Pakistan risks “sleepwalking” into a coronavirus catastrophe where death tolls reach levels seen in the West and perilously under-resourced hospitals are pushed to the brink, PPP Chairperson Bilawal Bhutto-Zardari told AFP on Monday.
According to Bilawal, the country's response to the pandemic so far had been characterised by federal foot-dragging over a comprehensive lockdown and an unwillingness to divert cash to the buckling health care system.
“There is definitely a false sense of security that we've seen from the start of this crisis,” Bilawal said in a video call from his office in Karachi.
“We have seen a desire to ignore science and facts and the examples of what has been happening around us internationally, which has hampered us taking the timely and necessary action.”
Pakistan so far has recorded 95 deaths from a total of 5,478 cases, but experts worry the impoverished country of 220 million people — many of whom live in cramped, multi-generational households — is only at the start of the coronavirus curve.
Prime Minister Imran Khan has faced particular criticism after saying Pakistan could not afford a country-wide lockdown, citing the economic damage that would be unleashed.
A de facto lockdown is now in place across the country after provinces acted independently to shutter schools and companies, but officials are under pressure to loosen restrictions as the economy suffers.
Pakistan's first Covid-19 cases were reported in Sindh, where officials had ordered a lockdown last month.
Bilawal noted that provincial health advisers, academics and experts had recommended tougher measures across Pakistan.
“We can bring the economy back to life, but we cannot bring people back to life,” he said.
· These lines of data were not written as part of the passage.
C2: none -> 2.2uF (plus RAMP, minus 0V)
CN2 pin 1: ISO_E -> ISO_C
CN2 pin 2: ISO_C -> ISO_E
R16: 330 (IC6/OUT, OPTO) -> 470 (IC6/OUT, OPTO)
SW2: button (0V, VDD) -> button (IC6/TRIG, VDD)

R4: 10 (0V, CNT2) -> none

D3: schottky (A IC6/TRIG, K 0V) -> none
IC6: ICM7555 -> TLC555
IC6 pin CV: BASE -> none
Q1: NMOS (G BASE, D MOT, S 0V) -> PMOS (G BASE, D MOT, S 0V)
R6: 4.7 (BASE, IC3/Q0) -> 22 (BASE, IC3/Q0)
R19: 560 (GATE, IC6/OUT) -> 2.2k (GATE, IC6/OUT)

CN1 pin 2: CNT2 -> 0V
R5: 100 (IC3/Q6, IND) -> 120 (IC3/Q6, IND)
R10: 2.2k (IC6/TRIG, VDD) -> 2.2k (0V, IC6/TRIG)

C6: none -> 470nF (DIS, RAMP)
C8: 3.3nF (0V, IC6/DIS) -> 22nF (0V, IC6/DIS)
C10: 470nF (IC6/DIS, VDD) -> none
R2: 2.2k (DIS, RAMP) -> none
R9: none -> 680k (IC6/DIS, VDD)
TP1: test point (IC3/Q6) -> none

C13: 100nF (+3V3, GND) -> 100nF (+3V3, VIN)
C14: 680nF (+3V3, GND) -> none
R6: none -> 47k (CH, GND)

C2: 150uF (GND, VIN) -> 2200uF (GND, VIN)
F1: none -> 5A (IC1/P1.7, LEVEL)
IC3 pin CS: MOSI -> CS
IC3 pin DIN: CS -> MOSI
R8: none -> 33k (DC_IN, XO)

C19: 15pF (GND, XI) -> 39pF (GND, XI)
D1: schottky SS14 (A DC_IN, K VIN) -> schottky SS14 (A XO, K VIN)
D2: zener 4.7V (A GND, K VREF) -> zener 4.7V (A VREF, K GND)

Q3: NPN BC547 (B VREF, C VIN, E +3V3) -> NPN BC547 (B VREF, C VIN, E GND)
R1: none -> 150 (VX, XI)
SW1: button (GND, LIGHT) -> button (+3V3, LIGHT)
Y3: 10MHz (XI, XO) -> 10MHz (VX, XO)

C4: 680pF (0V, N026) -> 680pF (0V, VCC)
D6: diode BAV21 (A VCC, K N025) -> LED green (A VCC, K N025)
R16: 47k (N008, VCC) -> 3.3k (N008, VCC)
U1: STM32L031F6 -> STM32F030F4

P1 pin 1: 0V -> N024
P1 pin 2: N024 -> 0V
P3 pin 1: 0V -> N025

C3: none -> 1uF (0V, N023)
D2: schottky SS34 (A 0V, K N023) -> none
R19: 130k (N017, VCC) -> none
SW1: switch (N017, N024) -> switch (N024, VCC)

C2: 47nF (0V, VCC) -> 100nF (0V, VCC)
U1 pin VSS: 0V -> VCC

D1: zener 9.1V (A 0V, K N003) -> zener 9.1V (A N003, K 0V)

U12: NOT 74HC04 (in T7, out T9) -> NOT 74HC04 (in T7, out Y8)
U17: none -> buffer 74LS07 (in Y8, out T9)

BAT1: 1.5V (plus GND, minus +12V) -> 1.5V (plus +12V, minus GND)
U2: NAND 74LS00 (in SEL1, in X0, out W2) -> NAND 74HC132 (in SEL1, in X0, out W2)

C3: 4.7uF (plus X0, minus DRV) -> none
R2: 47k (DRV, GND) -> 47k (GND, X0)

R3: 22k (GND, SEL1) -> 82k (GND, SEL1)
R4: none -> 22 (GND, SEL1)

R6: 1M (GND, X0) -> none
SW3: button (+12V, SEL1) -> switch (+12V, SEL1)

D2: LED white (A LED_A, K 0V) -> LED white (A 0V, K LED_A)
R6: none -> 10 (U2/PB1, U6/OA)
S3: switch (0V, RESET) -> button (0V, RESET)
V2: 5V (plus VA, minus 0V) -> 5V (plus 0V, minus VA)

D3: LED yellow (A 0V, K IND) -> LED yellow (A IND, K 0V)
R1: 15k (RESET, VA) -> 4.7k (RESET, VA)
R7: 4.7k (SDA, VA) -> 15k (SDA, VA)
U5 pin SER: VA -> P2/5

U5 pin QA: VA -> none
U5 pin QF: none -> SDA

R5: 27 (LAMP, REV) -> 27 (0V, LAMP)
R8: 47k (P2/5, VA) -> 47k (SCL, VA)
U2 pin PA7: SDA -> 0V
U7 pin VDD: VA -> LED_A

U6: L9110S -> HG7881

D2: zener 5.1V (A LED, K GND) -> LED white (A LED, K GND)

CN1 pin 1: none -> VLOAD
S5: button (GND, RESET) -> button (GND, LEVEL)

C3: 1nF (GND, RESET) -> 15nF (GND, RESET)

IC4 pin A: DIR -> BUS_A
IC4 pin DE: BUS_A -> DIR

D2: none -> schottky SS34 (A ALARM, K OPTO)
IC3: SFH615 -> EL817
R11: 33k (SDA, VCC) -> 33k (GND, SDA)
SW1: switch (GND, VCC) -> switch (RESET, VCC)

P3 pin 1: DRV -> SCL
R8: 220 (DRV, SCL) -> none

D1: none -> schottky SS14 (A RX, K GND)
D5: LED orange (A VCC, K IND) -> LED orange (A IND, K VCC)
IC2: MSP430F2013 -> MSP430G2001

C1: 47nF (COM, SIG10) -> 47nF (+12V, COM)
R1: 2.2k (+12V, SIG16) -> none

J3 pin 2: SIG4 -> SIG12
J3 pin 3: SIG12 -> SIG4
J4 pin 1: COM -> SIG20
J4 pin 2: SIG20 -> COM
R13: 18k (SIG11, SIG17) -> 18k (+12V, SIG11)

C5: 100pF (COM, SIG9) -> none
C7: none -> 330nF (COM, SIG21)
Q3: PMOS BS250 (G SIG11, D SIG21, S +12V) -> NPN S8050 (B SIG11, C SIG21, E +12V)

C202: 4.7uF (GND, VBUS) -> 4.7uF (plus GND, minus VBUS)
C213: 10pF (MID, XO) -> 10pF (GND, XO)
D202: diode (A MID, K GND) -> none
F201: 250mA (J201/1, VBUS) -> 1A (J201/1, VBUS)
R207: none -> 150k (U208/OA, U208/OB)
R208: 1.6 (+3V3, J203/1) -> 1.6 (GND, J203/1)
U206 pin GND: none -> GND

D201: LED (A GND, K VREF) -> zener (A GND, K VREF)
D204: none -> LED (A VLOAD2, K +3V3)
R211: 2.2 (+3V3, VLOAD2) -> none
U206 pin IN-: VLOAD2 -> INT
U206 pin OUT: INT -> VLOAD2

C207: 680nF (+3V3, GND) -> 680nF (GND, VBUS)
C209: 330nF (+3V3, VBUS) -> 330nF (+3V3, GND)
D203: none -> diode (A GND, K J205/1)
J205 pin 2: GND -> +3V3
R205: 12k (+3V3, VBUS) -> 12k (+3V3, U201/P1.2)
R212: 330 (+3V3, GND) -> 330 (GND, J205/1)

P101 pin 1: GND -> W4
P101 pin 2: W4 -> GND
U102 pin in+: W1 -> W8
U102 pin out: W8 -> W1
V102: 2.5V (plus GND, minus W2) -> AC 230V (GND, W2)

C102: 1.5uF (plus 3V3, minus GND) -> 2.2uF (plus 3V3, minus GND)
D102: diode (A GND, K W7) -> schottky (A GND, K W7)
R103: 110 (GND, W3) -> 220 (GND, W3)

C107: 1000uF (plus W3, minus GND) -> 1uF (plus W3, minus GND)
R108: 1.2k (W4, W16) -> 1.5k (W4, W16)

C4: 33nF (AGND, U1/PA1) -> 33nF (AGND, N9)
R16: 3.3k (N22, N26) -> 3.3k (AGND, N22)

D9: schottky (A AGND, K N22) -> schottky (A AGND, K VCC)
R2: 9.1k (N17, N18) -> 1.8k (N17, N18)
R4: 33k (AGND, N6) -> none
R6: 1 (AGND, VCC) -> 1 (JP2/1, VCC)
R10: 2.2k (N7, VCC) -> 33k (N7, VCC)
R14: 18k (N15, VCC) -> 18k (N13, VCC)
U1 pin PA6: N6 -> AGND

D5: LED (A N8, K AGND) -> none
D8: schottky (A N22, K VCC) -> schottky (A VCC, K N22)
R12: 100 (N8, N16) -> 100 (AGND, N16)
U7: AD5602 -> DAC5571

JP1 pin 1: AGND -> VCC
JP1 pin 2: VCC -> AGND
Earlier today, Sindh Chief Minister Murad Ali Shah had made similar remarks in a press conference in which he complained of "mixed signals" from the Centre over the coronavirus situation.
In his talk with AFP, Bilawal said: “If we just hope for the best and don't prepare for the worst [...] then Pakistan is sleepwalking into a disastrous situation and I genuinely fear for the consequences.”
The PPP lawmaker said the situation in Pakistan could be worse than the United States or western Europe due to a shortage of protective gear for medical staff, a lack of critical care beds and other problems with the underfunded health care system.